Bee with random shape.

Robert Krulwich/NPR

If you start this way, what will your next cell look like? Well, you don't want big gaps between cells. You want the structure tight. So the next cell will have to be customized to cling to the first, like this ...

Two bees with random shapes

Robert Krulwich/NPR

And the third cell, once again, will have to be designed to fit the first two. Each cell would be a little different, and that means, says Alan Lightman ...

... this method of constructing a honeycomb would require that the worker bees work sequentially, one at a time, first making once cell, then fitting the next cell to that, and so on.

But that's not the bee way. Look at any YouTube version of bees building a honeycomb, says Alan, and you won't see a lot of bees lounging about, waiting for their turn to build a cell. Instead, everybody's working. They do this collectively, simultaneously and constantly.

So a "squiggle cell plan" creates idle bees. It wastes time. For bees to assemble a honeycomb the way bees actually do it, it's simpler for each cell to be exactly the same. If the sides are all equal — "perfectly" hexagonal — every cell fits tight with every other cell. Everybody can pitch in. That way, a honeycomb is basically an easy jigsaw puzzle. All the parts fit.

Bee dreaming

Robert Krulwich/NPR

OK, that explains why honeycomb cells are same-sized. But back to our first question: Why the preference for hexagons? Is there something special about a six-sided shape?

Some shapes you know right away aren't good. A honeycomb built from spheres would have little spaces between each unit ...

Bee on spheres

Robert Krulwich/NPR

... creating gaps that would need extra wax for patching. So you can see why a honeycomb built from spheres wouldn't be ideal. Pentagons, octagons also produce gaps. What's better?
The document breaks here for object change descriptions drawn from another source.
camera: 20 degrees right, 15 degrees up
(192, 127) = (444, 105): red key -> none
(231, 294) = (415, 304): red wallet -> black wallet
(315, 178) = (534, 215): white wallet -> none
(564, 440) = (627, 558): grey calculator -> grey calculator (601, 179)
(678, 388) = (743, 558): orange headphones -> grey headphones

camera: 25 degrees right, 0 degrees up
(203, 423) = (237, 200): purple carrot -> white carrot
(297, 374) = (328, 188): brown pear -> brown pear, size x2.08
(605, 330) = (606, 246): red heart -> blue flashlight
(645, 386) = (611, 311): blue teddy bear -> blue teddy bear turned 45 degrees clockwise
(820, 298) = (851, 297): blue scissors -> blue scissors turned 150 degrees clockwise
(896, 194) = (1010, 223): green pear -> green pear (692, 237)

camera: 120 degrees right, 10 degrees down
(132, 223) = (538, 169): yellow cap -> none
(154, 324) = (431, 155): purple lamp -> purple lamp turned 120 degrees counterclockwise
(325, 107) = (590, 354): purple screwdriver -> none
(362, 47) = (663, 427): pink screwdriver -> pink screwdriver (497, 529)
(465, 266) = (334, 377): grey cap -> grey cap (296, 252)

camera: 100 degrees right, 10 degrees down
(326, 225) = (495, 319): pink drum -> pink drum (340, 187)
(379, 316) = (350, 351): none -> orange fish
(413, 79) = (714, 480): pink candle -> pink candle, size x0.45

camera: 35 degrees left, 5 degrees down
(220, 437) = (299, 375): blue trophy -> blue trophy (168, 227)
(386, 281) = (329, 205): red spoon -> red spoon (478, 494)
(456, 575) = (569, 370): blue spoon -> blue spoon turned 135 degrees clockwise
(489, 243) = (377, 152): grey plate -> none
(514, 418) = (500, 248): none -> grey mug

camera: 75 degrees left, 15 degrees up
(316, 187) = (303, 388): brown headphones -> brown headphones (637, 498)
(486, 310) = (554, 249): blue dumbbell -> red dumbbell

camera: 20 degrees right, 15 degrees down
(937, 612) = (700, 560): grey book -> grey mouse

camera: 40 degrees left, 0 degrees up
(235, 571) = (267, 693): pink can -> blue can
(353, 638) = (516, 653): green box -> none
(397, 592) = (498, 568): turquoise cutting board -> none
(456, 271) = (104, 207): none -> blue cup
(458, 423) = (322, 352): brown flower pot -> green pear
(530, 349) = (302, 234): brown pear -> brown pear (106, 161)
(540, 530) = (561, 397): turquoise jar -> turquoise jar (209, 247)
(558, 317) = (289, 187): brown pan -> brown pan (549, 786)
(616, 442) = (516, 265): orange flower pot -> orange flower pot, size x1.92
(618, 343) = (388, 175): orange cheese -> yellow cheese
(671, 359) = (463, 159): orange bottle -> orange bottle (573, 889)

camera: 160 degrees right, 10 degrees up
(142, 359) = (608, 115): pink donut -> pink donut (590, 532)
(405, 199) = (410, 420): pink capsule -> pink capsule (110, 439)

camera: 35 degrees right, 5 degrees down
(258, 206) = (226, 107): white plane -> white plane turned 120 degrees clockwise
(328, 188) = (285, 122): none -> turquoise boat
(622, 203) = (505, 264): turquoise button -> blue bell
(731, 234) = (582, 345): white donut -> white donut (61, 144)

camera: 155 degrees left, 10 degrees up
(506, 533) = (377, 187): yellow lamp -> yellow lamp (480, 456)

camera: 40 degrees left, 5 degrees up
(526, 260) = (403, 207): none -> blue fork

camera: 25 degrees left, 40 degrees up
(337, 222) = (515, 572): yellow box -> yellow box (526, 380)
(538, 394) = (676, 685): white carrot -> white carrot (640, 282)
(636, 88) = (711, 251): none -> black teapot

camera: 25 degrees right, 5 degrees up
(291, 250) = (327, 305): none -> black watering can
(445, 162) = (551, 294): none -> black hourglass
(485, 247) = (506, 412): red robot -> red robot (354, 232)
"It is a mathematical truth," Lightman writes, "that there are only three geometrical figures with equal sides that can fit together on a flat surface without leaving gaps: equilateral triangles, squares and hexagons."

Bees in shapes

Robert Krulwich/NPR

So which to choose? The triangle? The square? Or the hexagon? Which one is best? Here's where our Roman, Marcus Terentius Varro made his great contribution. His "conjecture" — and that's what it was, a mathematical guess — proposed that a structure built from hexagons is probably a wee bit more compact than a structure built from squares or triangles. A hexagonal honeycomb, he thought, would have "the smallest total perimeter." He couldn't prove it mathematically, but that's what he thought.

Compactness matters. The more compact your structure, the less wax you need to construct the honeycomb. Wax is expensive. A bee must consume about eight ounces of honey to produce a single ounce of wax. So if you are watching your wax bill, you want the most compact building plan you can find.

And guess what?

Two thousand thirty-five years after Marcus Terentius Varro proposed his conjecture, a mathematician at the University of Michigan, Thomas Hales, solved the riddle. It turns out, Varro was right. A hexagonal structure is indeed more compact. In 1999,Hales produced a mathematical proof that said so.

As the ancient Greeks suspected, as Varro claimed, as bee lovers have always thought, as Charles Darwin himself once wrote, the honeycomb is a masterpiece of engineering. It is "absolutely perfect in economizing labor and wax."

The bees, presumably, shrugged. As Alan Lightman says, "They knew it was true all along."